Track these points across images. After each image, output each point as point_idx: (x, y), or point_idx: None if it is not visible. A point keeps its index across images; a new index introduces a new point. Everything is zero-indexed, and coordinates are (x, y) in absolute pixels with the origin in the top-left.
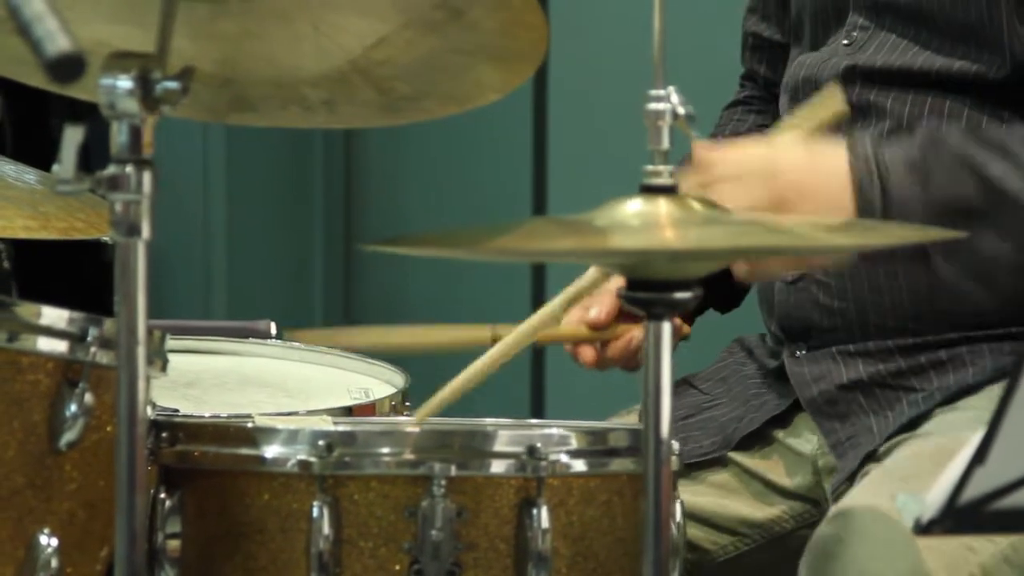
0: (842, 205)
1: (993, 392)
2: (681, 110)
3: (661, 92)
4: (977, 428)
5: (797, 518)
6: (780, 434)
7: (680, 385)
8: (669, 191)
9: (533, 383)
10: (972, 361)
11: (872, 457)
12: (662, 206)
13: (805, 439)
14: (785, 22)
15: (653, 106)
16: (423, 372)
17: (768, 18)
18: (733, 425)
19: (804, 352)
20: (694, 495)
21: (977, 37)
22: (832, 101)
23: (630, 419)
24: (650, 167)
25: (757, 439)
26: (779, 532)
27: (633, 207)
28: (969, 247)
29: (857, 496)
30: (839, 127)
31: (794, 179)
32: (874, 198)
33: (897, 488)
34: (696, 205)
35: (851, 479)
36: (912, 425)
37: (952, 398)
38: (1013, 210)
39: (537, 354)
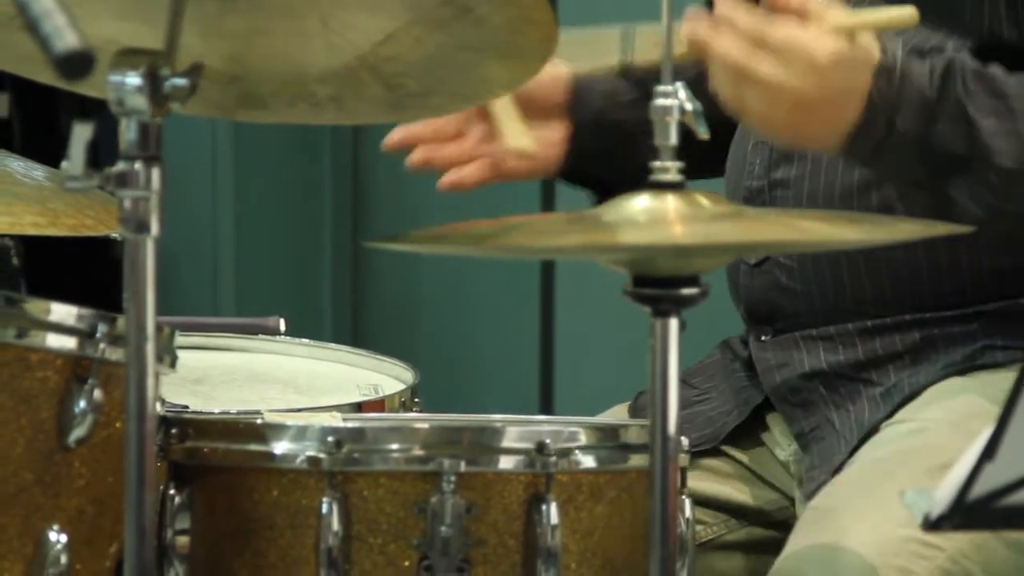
0: (849, 122)
1: (940, 389)
2: (689, 106)
3: (668, 88)
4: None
5: (784, 509)
6: (764, 436)
7: None
8: (677, 187)
9: (542, 378)
10: (926, 356)
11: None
12: (670, 202)
13: (781, 446)
14: None
15: (661, 102)
16: (433, 368)
17: None
18: (722, 420)
19: (769, 337)
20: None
21: (958, 10)
22: (906, 13)
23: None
24: (658, 163)
25: (746, 437)
26: (769, 519)
27: (641, 203)
28: (943, 196)
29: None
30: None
31: (829, 87)
32: (877, 128)
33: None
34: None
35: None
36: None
37: (904, 401)
38: (988, 168)
39: (546, 350)
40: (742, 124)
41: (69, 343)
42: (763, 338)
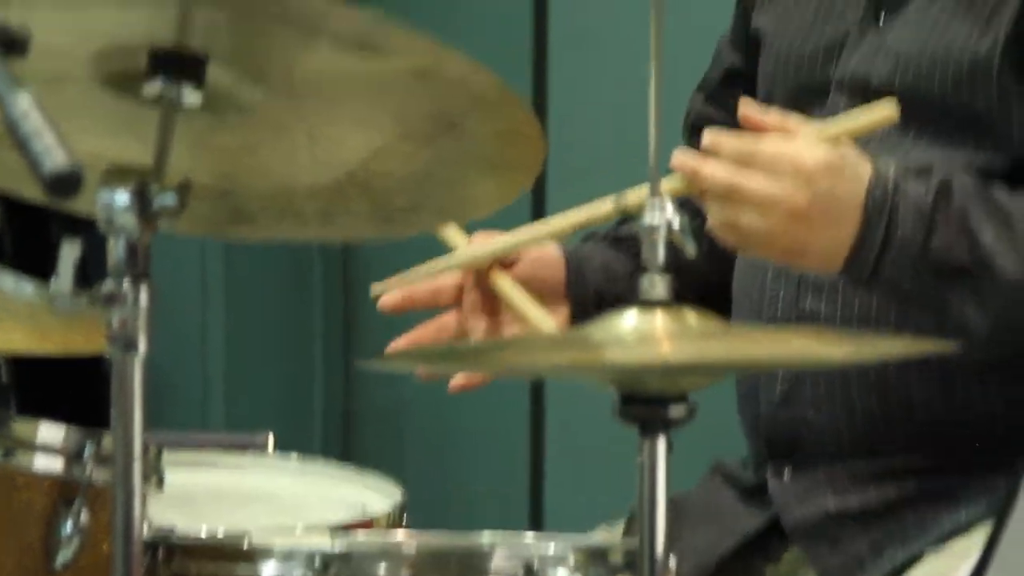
0: (847, 233)
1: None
2: (676, 223)
3: (656, 204)
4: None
5: None
6: (768, 569)
7: None
8: (666, 304)
9: (532, 492)
10: (967, 496)
11: None
12: (658, 319)
13: None
14: (731, 105)
15: (648, 221)
16: (422, 482)
17: (714, 99)
18: (710, 549)
19: (790, 471)
20: None
21: (980, 126)
22: (888, 110)
23: (616, 533)
24: (646, 280)
25: (741, 569)
26: None
27: (629, 321)
28: (950, 313)
29: None
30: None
31: (822, 195)
32: (876, 239)
33: None
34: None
35: None
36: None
37: (944, 537)
38: (993, 284)
39: (536, 464)
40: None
41: (56, 465)
42: (783, 472)
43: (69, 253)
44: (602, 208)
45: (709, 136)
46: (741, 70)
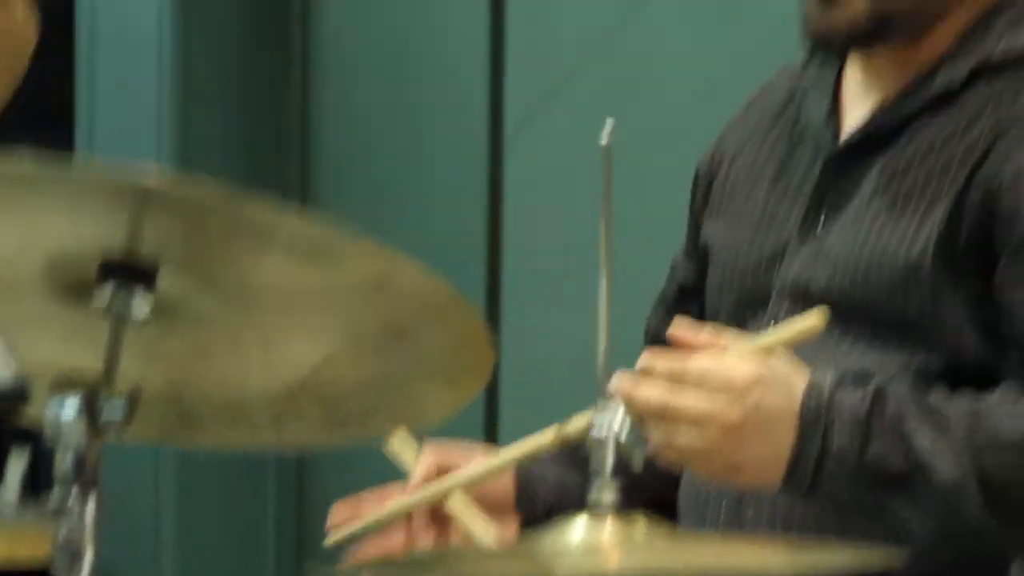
0: (784, 447)
1: None
2: (624, 435)
3: (605, 417)
4: None
5: None
6: None
7: None
8: (614, 513)
9: None
10: None
11: None
12: (607, 528)
13: None
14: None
15: (596, 434)
16: None
17: (671, 315)
18: None
19: None
20: None
21: (914, 330)
22: (814, 319)
23: None
24: (595, 489)
25: None
26: None
27: (577, 530)
28: (892, 520)
29: None
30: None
31: (754, 408)
32: (812, 451)
33: None
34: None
35: None
36: None
37: None
38: (932, 489)
39: None
40: (683, 470)
41: None
42: None
43: (17, 463)
44: (545, 438)
45: (642, 359)
46: (694, 283)
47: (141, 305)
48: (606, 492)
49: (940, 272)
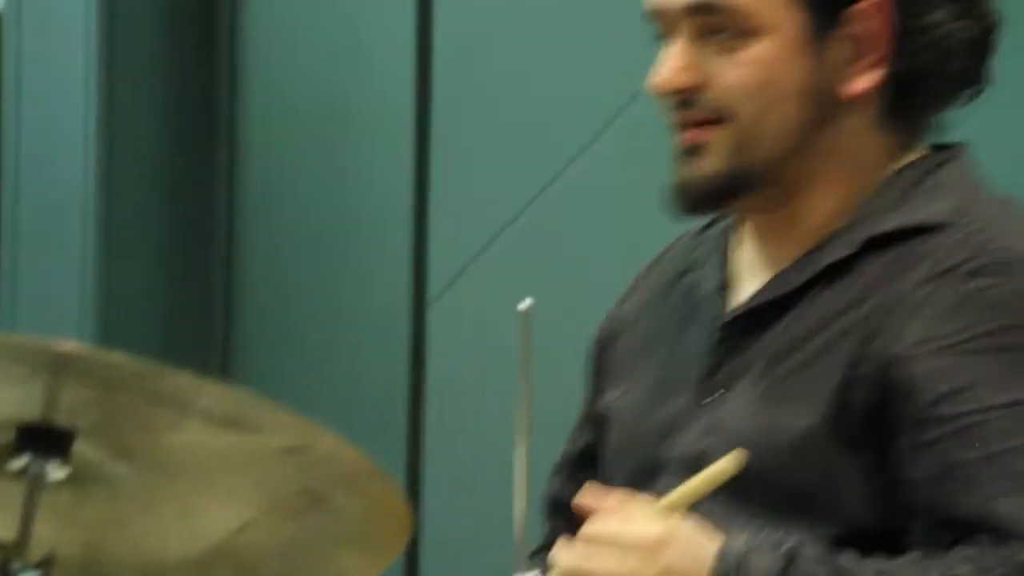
0: None
1: None
2: None
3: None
4: None
5: None
6: None
7: None
8: None
9: None
10: None
11: None
12: None
13: None
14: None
15: None
16: None
17: (571, 479)
18: None
19: None
20: None
21: (811, 501)
22: (730, 462)
23: None
24: None
25: None
26: None
27: None
28: None
29: None
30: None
31: (666, 568)
32: None
33: None
34: None
35: None
36: None
37: None
38: None
39: None
40: None
41: None
42: None
43: None
44: None
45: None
46: (592, 451)
47: (57, 470)
48: None
49: (833, 443)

Problem description: What is needed is a word-for-word restatement of the lines from the one holding "47: (141, 305)" to the final line of the data above, inclusive, without any pictures.

Response:
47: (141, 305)
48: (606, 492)
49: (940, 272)
0: None
1: None
2: None
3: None
4: None
5: None
6: None
7: None
8: None
9: None
10: None
11: None
12: None
13: None
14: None
15: None
16: None
17: (571, 479)
18: None
19: None
20: None
21: (811, 501)
22: (730, 462)
23: None
24: None
25: None
26: None
27: None
28: None
29: None
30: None
31: (666, 568)
32: None
33: None
34: None
35: None
36: None
37: None
38: None
39: None
40: None
41: None
42: None
43: None
44: None
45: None
46: (592, 451)
47: (57, 470)
48: None
49: (833, 443)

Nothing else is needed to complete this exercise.